Делаю вывод для себя: надо этот факт иметь в виду, никогда не выпускать его из поля зрения, искать ту точку, в которой божественное сходится с человеческим, поскольку от этого зависит все будущее моего мышления. Никогда не забывать, что современные веры даже в самых бурных своих проявлениях — это уже не вера в старинном значении этого слова. Тот, кто хочет верить, очень сильно отличается от того, кто верит. Акцент, сделанный современностью на созидание веры, как раз свидетельствует о том, что готовой веры не хватает. Вне зависимости от того, какие у кого кредо, мы все должны сменить курс с мира откровения, мира готового, на мир созидающийся — если этого не произойдет, исчезнет последняя возможность прийти к взаимопониманию.
Четверг
Концерт в театре «Колон».
Что может значить даже самый лучший виртуоз по сравнению с настроем моей души, которая сегодня днем была насквозь пробита фальшиво кем-то спетой мелодией, а сейчас, вечером, она с отвращением отталкивает ту музыку, которую на золоченом блюде вместе с фрикадельками подал одетый во фрак мэтр. Не обязательно еда в первоклассном ресторане вкуснее. Впрочем, мне искусство больше говорит, если оно открывается мне не в блеске совершенства, а случайно и отрывочно, как бы лишь намекая на свое присутствие, давая возможность почувствовать себя через неудачную интерпретацию.
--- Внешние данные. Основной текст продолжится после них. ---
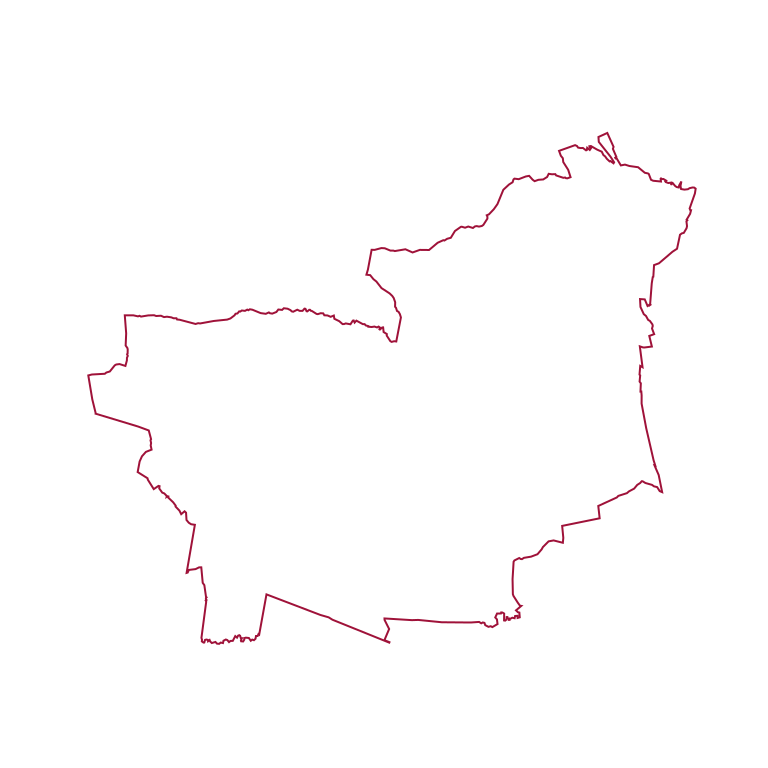 Vedea, Arges, Romania, rotated 280°
{"feature_id": "2599482B53469887912463", "entity_name": "Vedea", "entity_type": "district", "adm_level": 2, "iso_a3": "ROU", "parent_name": "Romania", "parent_adm1": "Arges", "projection": "equal_earth", "projection_center": [24.639, 44.783], "detail": "fine", "context": "isolated", "style": "outline", "palette": "rose", "viewbox_px": 768, "rotation_deg": 280, "n_neighbors": 0, "source": "geoboundaries", "source_scale": "gbopen_adm2", "svg_char_len": 6157}
<svg xmlns="http://www.w3.org/2000/svg" viewBox="0 0 768 768"><g transform="rotate(280 384 384)"><path d="M630.5,657.0L631.3,655.4L631.1,653.7L629.9,650.9L628.6,649.5L627.6,646.1L627.6,642.7L630.6,641.6L635.1,641.7L630.9,640.2L628.7,640.1L628.8,638.0L629.6,636.3L632.2,633.2L632.2,632.7L629.8,632.3L632.2,631.8L631.3,629.1L631.8,626.4L632.4,625.8L633.3,626.5L634.4,623.6L634.1,622.3L634.6,621.1L634.2,620.8L631.5,621.6L630.9,613.8L631.5,611.5L636.8,608.3L637.2,607.4L637.3,604.2L641.6,596.6L641.3,587.8L641.9,583.2L640.4,579.3L646.3,574.2L646.3,573.0L647.0,572.4L648.0,573.4L655.3,568.6L657.4,568.9L670.0,560.3L664.5,552.3L659.7,553.5L647.2,567.6L642.3,572.1L641.2,571.7L642.9,568.2L642.4,567.5L644.5,564.3L646.5,562.3L647.6,560.3L650.6,558.1L651.8,553.3L654.3,546.4L653.8,545.0L653.0,545.4L652.2,546.9L650.2,546.0L651.9,543.1L649.6,543.1L649.2,542.4L651.0,538.9L650.5,536.8L650.5,534.1L651.9,532.7L652.4,530.7L644.0,515.9L639.5,518.5L637.4,520.9L633.7,522.0L626.9,528.2L620.1,531.8L618.4,528.9L618.3,527.4L618.8,526.5L618.2,524.8L619.3,517.3L620.4,516.3L619.7,512.9L619.6,509.7L616.2,508.7L613.1,505.3L611.9,500.6L609.9,497.1L611.0,494.9L614.2,490.8L613.0,487.6L609.1,481.1L608.9,476.8L607.9,476.0L605.0,475.6L602.2,472.5L596.0,467.8L580.9,464.5L575.2,461.8L569.3,457.9L568.0,455.9L566.7,456.8L564.8,457.1L557.9,454.2L556.6,452.9L555.5,450.2L555.6,447.9L555.0,446.2L553.1,444.5L553.7,439.6L552.0,436.7L552.4,433.3L552.1,432.4L547.0,427.3L539.6,424.4L538.0,421.0L535.8,418.6L535.9,417.4L532.4,412.3L523.8,405.1L522.3,396.0L518.5,389.3L520.4,381.7L516.8,371.6L517.0,369.9L516.5,367.1L517.8,361.2L517.4,357.8L514.5,351.6L514.0,348.5L493.9,348.3L488.6,347.7L488.8,351.5L485.4,355.4L483.6,358.7L478.0,364.9L474.2,373.8L472.2,376.8L470.4,378.6L466.5,380.8L462.0,381.5L461.1,382.6L458.2,384.1L457.6,385.8L455.6,387.5L452.5,389.1L428.0,388.7L427.9,386.6L426.8,384.2L427.3,382.8L432.1,378.3L433.7,378.1L435.1,374.6L439.6,373.3L439.4,372.5L436.9,370.5L437.1,370.0L438.9,370.2L439.6,368.7L438.5,367.3L438.9,364.6L438.0,362.0L437.7,358.6L438.3,358.5L438.5,355.9L439.6,354.5L439.3,352.7L441.6,345.8L439.4,344.4L441.3,343.1L441.0,342.3L437.0,340.6L437.0,335.8L436.1,334.3L435.8,332.8L438.1,329.0L439.6,323.8L442.7,322.7L440.9,319.8L441.7,316.5L441.3,313.3L443.0,311.9L442.7,309.3L441.3,306.7L441.3,305.4L443.4,300.3L443.4,299.3L444.2,298.3L444.1,297.5L442.2,295.9L442.2,295.1L444.4,293.6L444.4,292.6L441.9,291.1L441.4,288.2L442.1,285.7L439.4,282.0L439.5,280.5L440.5,279.1L441.4,276.0L441.2,272.2L439.3,270.8L439.0,267.0L436.2,265.5L433.9,261.7L433.9,259.3L434.5,258.2L432.6,255.4L432.4,250.2L434.3,241.5L434.3,238.9L433.1,237.6L433.5,236.4L431.9,234.4L431.7,231.2L430.4,229.9L430.4,228.8L428.0,227.4L427.4,225.6L425.7,224.9L421.9,221.4L420.2,218.4L416.5,205.4L411.7,192.4L411.6,190.4L410.4,188.0L411.8,171.5L411.6,169.0L412.7,168.2L412.2,165.3L412.7,163.0L412.6,158.6L411.7,155.7L412.5,152.5L411.4,147.8L411.8,145.6L410.6,139.9L408.2,133.0L408.7,131.4L407.9,130.0L408.1,125.2L406.6,116.8L389.1,121.3L377.0,122.9L374.8,125.1L373.5,125.6L369.5,126.2L368.7,125.8L367.2,126.8L365.2,126.3L362.6,126.7L356.9,126.2L357.7,120.1L356.7,116.9L355.6,115.6L348.7,111.8L347.1,108.6L345.6,107.3L342.6,94.6L341.1,91.3L318.2,99.4L304.8,105.3L304.8,104.2L299.4,149.3L297.4,160.4L289.2,164.2L288.1,163.8L285.4,164.9L283.0,164.9L279.0,166.5L275.8,161.3L270.8,158.2L265.3,156.8L254.5,156.7L250.1,167.5L248.8,168.0L240.5,175.5L244.5,179.6L244.4,180.7L242.1,180.8L238.5,184.5L238.1,186.6L236.0,189.5L235.3,189.5L235.9,190.0L235.8,191.2L234.7,191.2L230.9,196.9L228.0,200.0L227.1,200.0L223.8,204.5L220.6,206.9L224.0,209.7L222.9,211.4L215.8,213.1L213.5,215.8L212.4,218.4L212.5,222.2L163.7,222.4L164.2,223.4L167.0,224.1L169.0,230.6L171.3,233.7L171.7,235.9L156.7,240.0L154.7,242.0L143.7,245.6L143.1,246.3L142.4,245.8L141.4,245.9L140.5,246.7L139.8,246.0L138.8,246.7L102.3,248.3L100.5,249.2L98.9,249.3L98.0,251.1L98.2,251.9L100.9,252.2L101.5,253.4L101.4,254.9L100.1,255.4L101.6,256.7L100.3,257.5L99.0,259.4L100.7,262.8L99.3,264.6L99.5,266.8L101.0,268.1L100.9,270.4L103.3,270.5L104.9,272.6L104.6,274.2L102.9,276.2L104.3,277.4L104.8,279.7L109.9,281.3L108.7,283.3L110.8,284.0L111.5,285.1L111.1,286.0L108.9,287.1L109.0,288.2L106.6,287.6L105.8,288.0L106.0,290.0L108.0,290.8L109.5,290.5L110.2,292.0L110.4,295.0L108.0,297.4L109.4,298.6L109.1,300.4L110.8,301.7L113.6,301.7L113.9,303.3L115.9,303.8L115.5,304.6L156.4,304.8L145.5,361.5L144.6,370.0L142.9,374.2L130.2,434.1L130.7,434.2L131.8,428.9L143.6,431.6L151.8,425.5L153.2,425.2L156.3,452.5L157.6,458.7L159.4,482.3L164.2,510.9L166.2,519.0L165.2,521.3L166.3,522.7L166.2,524.4L164.1,525.6L163.0,529.0L164.0,531.2L163.4,532.9L167.3,537.5L171.8,536.1L173.4,534.1L177.6,535.2L178.3,539.0L179.4,539.1L179.5,540.3L178.8,542.2L172.0,543.3L172.0,544.4L173.3,545.5L175.8,545.3L175.9,545.9L175.1,546.0L174.7,546.9L174.8,547.7L173.4,547.9L173.5,548.6L174.2,548.5L176.1,550.9L176.0,553.3L178.3,553.4L178.9,555.7L176.8,556.2L177.8,558.2L182.4,557.0L182.5,555.5L184.0,553.3L189.3,557.7L189.3,556.4L191.8,553.8L197.8,548.3L199.4,547.4L214.1,544.5L231.5,542.5L232.9,543.1L236.1,547.4L235.4,549.0L235.5,550.3L237.1,552.0L239.5,558.8L243.0,564.7L248.6,568.0L251.0,568.8L257.6,573.4L259.4,578.2L258.7,587.7L263.6,587.3L275.2,584.1L289.2,619.7L301.1,616.2L312.7,633.0L314.5,634.2L318.7,642.2L320.8,643.9L324.4,648.5L328.6,650.9L331.0,653.5L333.0,654.7L333.1,655.6L331.9,658.6L331.2,665.5L330.1,667.6L329.9,670.9L326.4,674.1L325.8,676.7L342.1,670.3L350.7,664.6L350.6,665.4L355.8,662.7L386.0,649.9L409.4,641.1L417.5,639.7L421.3,638.7L421.1,637.9L429.3,636.8L430.7,635.3L437.0,634.8L437.6,634.0L446.3,633.2L445.4,635.7L465.5,629.4L465.0,632.7L465.2,634.2L467.4,641.3L477.4,636.9L480.0,641.4L485.2,638.3L487.8,638.6L489.3,638.0L492.3,634.9L493.0,633.0L496.5,630.2L497.9,627.7L504.4,623.2L512.1,621.4L512.6,626.1L506.6,630.0L507.8,631.2L507.3,631.6L508.4,632.7L509.0,632.2L529.7,630.2L536.0,630.1L536.4,630.6L548.0,629.3L550.6,633.8L564.3,645.1L568.1,649.1L582.4,649.6L584.0,651.1L584.9,653.0L589.9,654.9L592.1,655.0L596.7,653.6L597.9,654.3L598.4,653.5L604.7,655.9L608.4,656.2L608.3,655.5L609.9,654.5L625.6,657.1L630.5,657.0Z" fill="none" stroke="#9f1239" stroke-width="2"/></g></svg>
Я предпочел бы Шопена, доносящегося из окна на улице, чем Шопена со всеми нюансами с концертной эстрады.
Этот немец-пианист скакал под звуки оркестра. Укачанный звуками, я колыхался в каком-то мареве: то воспоминания, то опять какое-нибудь дело, которое предстоит завтра, то собачка Бумфили, фокстерьерчик… Тем временем концерт шел полным ходом, а пианист несся во весь опор. Он кто — пианист или конь? Я бы мог поклясться, что тут дело вовсе не в Моцарте, а в том, возьмет этот борзый конь Горовица или Рубинштейна в ежовые рукавицы. Всех присутствовавших обоего полу волновал вопрос: какова классность этого виртуоза. Достигают ли его piano уровня Аррау, а его forte — уровня Гульды? Мне чудилось, что я на боксерском матче и вижу, как он боковым пассажем достал Браиловского, как он октавами врезал Гизекингу, а трелью послал в нокаут Соломона. Пианист, конь, боксер? Потом мне представилось, что это боксер, оседлавший Моцарта, как он едет на Моцарте, лупит по нему, бьет, охаживает хлыстом и колет шпорами. Что это? Достиг финиша! Аплодисменты, аплодисменты, аплодисменты! Жокей слез с коня и начал кланяться, утирая лоб платком.